Looking ahead, speeches from Fed officials, including St.Louis Fed President Alberto Musalem and Fed Governor Michael Barr, will also be closely watched for cues on the monetary policy outlook. Attention will also be on Donald Trump, who is scheduled to address the nation at 01:00 GMT on Thursday to provide an important update on Iran.

Technical analysis: XAU/USD strengthens after triangle breakout

From a technical perspective, XAU/USD is gaining traction after climbing above the 50-period Simple Moving Average (SMA) on the 4-hour chart and breaking out of an ascending triangle pattern. Prices are now testing the 100-period SMA near $4,746, which is acting as immediate resistance.

Momentum indicators support the upside: the Relative Strength Index (RSI) is rising toward the overbought zone at 69, while the Moving Average Convergence Divergence (MACD) line remains above its signal and above the zero line with a positive histogram, suggesting firm buying pressure.

On the upside, a move above the 100-period SMA would expose the next resistance at $4,850, followed by the $5,000 psychological level. On the downside, the upper boundary of the ascending triangle near $4,600 is providing immediate support, ahead of the 50-period SMA at $4,496.

Gold FAQs

Gold has played a key role in human’s history as it has been widely used as a store of value and medium of exchange. Currently, apart from its shine and usage for jewelry, the precious metal is widely seen as a safe-haven asset, meaning that it is considered a good investment during turbulent times.

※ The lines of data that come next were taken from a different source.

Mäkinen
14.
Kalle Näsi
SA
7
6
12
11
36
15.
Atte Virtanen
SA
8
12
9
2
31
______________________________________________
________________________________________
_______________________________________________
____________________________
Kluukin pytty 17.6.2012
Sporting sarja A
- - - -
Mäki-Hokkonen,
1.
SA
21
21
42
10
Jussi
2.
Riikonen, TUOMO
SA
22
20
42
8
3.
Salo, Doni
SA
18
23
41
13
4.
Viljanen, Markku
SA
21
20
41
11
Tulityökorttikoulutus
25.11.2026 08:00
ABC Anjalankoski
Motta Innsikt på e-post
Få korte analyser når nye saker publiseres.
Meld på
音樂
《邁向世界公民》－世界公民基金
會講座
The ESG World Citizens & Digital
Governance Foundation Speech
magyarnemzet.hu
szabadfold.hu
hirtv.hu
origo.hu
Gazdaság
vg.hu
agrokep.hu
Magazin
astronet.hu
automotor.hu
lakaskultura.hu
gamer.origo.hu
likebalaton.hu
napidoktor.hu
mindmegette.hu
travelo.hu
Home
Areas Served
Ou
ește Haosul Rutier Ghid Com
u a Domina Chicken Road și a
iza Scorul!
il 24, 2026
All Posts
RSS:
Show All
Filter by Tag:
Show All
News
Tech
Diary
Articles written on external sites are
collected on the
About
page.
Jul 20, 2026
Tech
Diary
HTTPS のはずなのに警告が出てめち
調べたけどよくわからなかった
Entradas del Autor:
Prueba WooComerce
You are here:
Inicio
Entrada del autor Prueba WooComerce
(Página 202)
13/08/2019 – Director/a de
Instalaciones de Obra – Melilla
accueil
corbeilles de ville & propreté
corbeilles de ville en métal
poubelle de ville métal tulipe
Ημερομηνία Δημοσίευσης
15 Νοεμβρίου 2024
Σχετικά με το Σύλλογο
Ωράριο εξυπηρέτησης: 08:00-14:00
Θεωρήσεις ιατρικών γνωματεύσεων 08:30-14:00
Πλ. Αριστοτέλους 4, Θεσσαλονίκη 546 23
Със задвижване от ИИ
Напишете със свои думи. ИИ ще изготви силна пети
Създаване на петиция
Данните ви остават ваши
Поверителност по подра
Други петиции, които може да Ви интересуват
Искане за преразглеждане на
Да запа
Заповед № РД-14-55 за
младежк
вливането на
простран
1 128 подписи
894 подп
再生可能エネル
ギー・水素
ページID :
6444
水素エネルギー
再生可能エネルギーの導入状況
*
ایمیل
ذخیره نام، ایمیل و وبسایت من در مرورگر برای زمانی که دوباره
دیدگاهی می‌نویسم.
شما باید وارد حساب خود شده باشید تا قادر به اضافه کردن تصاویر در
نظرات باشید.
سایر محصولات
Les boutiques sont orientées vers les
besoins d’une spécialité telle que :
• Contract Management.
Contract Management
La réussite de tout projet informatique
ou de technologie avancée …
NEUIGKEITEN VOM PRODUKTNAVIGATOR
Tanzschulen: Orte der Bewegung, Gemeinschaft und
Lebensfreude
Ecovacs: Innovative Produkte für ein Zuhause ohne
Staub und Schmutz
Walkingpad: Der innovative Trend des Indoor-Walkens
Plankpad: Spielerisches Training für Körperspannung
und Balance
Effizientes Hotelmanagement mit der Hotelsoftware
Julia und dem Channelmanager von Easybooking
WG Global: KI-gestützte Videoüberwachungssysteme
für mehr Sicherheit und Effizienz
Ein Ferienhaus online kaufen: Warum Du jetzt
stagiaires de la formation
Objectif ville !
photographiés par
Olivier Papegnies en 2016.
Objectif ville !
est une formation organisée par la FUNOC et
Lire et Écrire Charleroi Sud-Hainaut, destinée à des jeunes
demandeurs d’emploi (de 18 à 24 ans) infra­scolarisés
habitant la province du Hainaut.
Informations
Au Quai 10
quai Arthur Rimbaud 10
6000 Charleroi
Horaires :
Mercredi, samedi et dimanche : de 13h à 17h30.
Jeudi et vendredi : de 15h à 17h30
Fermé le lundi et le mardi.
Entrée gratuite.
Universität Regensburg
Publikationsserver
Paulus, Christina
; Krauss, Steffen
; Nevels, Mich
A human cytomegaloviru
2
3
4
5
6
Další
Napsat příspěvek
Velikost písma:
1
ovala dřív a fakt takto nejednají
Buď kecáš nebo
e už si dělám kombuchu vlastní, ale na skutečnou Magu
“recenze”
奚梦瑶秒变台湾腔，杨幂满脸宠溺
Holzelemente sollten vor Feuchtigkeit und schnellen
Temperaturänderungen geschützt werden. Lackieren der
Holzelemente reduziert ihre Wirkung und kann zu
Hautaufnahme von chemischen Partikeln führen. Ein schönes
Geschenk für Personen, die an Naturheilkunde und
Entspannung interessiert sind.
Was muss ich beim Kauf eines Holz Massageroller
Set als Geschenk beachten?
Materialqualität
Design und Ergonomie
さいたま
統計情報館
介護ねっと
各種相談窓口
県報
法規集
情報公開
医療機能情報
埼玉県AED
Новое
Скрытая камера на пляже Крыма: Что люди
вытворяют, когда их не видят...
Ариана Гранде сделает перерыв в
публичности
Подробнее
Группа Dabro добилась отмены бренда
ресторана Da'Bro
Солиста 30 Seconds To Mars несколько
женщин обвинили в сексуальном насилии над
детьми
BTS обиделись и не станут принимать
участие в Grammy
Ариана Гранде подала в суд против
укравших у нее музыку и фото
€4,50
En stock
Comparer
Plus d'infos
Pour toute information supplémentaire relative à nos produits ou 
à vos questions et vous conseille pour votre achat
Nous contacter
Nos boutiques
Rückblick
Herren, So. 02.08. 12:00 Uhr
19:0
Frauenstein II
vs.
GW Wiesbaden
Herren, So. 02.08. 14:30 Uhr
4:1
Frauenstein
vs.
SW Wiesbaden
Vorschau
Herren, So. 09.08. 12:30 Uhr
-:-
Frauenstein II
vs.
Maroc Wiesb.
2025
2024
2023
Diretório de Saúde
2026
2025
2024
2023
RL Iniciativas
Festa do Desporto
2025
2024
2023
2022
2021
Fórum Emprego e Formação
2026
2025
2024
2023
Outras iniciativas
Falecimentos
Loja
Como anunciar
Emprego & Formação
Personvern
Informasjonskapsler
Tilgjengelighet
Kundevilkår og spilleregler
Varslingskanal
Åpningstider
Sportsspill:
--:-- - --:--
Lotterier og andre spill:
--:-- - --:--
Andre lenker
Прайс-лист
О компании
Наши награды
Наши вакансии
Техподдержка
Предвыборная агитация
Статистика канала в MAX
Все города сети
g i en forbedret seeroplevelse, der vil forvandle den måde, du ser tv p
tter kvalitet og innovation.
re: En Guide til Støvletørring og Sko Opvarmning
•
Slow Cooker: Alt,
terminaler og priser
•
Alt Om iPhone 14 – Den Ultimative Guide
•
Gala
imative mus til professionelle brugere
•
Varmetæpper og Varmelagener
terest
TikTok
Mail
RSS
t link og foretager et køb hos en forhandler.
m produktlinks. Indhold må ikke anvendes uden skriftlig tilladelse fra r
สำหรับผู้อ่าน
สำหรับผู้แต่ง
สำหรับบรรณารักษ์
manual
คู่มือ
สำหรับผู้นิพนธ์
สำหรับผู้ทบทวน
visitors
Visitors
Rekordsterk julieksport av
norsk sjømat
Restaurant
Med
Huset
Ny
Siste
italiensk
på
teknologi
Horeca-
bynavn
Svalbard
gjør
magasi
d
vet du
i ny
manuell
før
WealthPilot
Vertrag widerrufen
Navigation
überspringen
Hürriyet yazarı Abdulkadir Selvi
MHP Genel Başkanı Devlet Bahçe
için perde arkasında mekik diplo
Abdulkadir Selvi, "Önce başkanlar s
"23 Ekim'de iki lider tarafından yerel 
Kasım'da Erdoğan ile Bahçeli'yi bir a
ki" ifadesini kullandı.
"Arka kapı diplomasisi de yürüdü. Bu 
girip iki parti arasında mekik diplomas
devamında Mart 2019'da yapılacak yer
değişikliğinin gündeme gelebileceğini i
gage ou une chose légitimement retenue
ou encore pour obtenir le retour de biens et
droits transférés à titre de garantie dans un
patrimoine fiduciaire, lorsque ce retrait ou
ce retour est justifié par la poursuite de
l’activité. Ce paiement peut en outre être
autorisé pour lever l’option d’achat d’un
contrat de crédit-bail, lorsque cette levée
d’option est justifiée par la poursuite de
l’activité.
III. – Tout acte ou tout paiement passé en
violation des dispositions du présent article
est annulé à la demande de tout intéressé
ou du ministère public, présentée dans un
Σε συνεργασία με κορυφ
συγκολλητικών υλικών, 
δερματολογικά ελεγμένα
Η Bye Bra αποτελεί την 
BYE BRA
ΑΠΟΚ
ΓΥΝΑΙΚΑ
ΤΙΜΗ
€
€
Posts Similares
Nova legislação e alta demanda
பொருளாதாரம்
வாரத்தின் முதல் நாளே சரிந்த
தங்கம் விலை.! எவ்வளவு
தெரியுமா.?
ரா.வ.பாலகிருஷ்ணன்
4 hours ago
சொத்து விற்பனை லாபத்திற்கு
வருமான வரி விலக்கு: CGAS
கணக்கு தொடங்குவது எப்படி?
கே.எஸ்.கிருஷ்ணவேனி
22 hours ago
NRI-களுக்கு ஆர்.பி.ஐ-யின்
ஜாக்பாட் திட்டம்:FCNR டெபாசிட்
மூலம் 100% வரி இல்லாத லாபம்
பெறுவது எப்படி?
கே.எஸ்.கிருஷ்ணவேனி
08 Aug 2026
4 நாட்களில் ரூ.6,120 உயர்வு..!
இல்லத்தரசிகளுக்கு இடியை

Gold is also widely seen as a hedge against inflation and against depreciating currencies as it doesn’t rely on any specific issuer or government.

Central banks are the biggest Gold holders. In their aim to support their currencies in turbulent times, central banks tend to diversify their reserves and buy Gold to improve the perceived strength of the economy and the currency. High Gold reserves can be a source of trust for a country’s solvency. Central banks added 1,136 tonnes of Gold worth around $70 billion to their reserves in 2022, according to data from the World Gold Council. This is the highest yearly purchase since records began. Central banks from emerging economies such as China, India and Turkey are quickly increasing their Gold reserves.

Gold has an inverse correlation with the US Dollar and US Treasuries, which are both major reserve and safe-haven assets. When the Dollar depreciates, Gold tends to rise, enabling investors and central banks to diversify their assets in turbulent times. Gold is also inversely correlated with risk assets. A rally in the stock market tends to weaken Gold price, while sell-offs in riskier markets tend to favor the precious metal.

The price can move due to a wide range of factors. Geopolitical instability or fears of a deep recession can quickly make Gold price escalate due to its safe-haven status. As a yield-less asset, Gold tends to rise with lower interest rates, while higher cost of money usually weighs down on the yellow metal. Still, most moves depend on how the US Dollar (USD) behaves as the asset is priced in dollars (XAU/USD). A strong Dollar tends to keep the price of Gold controlled, whereas a weaker Dollar is likely to push Gold prices up.